*Instructions to follow*
Copy out everything in the entries below, from the line containing "[ चम्ब्रिद्गे म्स् ड़्१२३अ ---> ]" down to the line containing "अथ च पुनः सूर्यस्य", keeping both of those lines and leaving out everything else.

────────────────────

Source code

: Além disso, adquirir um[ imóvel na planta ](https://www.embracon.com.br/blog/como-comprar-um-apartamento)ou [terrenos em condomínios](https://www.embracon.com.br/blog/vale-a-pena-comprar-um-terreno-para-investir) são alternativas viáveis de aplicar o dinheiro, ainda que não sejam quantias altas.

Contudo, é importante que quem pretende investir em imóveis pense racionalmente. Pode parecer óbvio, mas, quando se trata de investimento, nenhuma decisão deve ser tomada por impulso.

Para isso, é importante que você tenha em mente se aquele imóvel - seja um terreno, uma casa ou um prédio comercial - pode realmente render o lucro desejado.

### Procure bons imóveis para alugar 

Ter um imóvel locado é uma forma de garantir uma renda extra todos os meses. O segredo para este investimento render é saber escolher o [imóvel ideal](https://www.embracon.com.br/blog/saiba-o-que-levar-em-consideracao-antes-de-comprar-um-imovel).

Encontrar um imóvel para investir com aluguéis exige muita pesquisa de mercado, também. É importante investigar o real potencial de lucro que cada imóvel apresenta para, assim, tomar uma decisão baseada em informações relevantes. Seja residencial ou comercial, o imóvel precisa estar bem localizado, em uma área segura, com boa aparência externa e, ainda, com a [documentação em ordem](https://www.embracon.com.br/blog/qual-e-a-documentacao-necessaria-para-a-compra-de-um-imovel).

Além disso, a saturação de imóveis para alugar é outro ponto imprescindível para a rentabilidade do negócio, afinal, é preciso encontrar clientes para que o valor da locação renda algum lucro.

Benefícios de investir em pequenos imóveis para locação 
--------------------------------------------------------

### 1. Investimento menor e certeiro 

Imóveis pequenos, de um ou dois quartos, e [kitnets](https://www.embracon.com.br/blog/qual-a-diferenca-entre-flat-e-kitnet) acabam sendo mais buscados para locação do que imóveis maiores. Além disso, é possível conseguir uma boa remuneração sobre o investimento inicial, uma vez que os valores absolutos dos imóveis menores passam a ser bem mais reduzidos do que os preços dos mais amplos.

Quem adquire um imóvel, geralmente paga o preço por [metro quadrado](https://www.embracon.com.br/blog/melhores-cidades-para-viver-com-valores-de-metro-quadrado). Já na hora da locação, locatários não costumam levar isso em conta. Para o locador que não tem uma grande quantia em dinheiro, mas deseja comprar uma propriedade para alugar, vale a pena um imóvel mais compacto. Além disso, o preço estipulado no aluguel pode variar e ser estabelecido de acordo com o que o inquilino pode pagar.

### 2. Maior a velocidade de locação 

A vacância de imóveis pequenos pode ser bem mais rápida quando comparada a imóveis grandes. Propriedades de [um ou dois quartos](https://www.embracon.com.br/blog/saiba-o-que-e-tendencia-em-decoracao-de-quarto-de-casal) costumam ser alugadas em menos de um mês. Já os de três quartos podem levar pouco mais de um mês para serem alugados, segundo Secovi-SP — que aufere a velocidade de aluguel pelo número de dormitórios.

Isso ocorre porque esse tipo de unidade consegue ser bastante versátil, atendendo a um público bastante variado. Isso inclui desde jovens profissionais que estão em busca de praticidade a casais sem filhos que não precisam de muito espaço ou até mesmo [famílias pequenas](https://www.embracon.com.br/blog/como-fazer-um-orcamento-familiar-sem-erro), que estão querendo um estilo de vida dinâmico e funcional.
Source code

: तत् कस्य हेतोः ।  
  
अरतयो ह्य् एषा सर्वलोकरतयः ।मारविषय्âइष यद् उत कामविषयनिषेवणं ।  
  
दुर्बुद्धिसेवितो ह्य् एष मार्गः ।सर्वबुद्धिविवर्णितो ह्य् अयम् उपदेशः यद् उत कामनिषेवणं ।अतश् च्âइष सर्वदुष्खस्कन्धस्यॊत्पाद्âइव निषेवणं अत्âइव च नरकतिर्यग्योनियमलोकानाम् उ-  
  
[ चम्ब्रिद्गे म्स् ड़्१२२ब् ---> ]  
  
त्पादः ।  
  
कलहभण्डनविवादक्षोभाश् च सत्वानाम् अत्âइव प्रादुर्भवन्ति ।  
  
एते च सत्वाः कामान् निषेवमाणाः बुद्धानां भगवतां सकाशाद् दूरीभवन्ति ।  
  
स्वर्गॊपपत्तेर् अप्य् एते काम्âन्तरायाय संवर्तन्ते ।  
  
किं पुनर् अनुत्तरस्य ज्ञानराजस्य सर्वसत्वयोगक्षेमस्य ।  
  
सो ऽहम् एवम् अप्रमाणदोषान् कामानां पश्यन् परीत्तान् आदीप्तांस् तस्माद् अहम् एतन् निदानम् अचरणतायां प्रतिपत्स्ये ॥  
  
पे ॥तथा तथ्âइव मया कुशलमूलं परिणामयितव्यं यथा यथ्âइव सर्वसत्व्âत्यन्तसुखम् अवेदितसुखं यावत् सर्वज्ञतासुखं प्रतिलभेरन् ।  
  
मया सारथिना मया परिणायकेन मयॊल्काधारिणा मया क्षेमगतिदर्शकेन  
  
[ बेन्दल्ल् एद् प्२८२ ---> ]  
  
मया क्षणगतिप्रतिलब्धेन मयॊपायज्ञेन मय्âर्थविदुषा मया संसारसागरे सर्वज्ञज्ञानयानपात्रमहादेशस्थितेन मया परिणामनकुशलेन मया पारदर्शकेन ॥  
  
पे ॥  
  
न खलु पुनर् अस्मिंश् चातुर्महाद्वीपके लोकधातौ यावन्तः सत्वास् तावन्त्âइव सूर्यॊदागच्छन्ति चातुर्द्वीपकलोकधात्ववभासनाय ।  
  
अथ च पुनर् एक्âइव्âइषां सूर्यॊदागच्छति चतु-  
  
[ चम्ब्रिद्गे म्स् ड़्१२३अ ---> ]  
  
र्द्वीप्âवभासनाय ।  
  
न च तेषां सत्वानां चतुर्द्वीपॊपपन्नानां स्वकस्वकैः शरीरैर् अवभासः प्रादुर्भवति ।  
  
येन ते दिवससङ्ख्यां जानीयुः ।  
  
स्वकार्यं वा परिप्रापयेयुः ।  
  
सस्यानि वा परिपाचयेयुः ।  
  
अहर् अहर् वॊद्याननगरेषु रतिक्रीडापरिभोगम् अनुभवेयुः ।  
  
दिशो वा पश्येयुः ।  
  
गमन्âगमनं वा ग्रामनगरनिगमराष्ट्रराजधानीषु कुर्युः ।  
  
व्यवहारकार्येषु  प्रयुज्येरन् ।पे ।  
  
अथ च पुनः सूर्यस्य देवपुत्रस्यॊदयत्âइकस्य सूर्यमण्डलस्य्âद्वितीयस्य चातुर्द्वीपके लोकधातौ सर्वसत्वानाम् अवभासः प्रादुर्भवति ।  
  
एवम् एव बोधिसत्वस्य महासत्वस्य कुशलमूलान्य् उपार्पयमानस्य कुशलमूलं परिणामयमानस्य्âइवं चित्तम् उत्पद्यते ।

────────────────────

*Exercise answer*
[ चम्ब्रिद्गे म्स् ड़्१२३अ ---> ]  
  
र्द्वीप्âवभासनाय ।  
  
न च तेषां सत्वानां चतुर्द्वीपॊपपन्नानां स्वकस्वकैः शरीरैर् अवभासः प्रादुर्भवति ।  
  
येन ते दिवससङ्ख्यां जानीयुः ।  
  
स्वकार्यं वा परिप्रापयेयुः ।  
  
सस्यानि वा परिपाचयेयुः ।  
  
अहर् अहर् वॊद्याननगरेषु रतिक्रीडापरिभोगम् अनुभवेयुः ।  
  
दिशो वा पश्येयुः ।  
  
गमन्âगमनं वा ग्रामनगरनिगमराष्ट्रराजधानीषु कुर्युः ।  
  
व्यवहारकार्येषु  प्रयुज्येरन् ।पे ।  
  
अथ च पुनः सूर्यस्य देवपुत्रस्यॊदयत्âइकस्य सूर्यमण्डलस्य्âद्वितीयस्य चातुर्द्वीपके लोकधातौ सर्वसत्वानाम् अवभासः प्रादुर्भवति ।  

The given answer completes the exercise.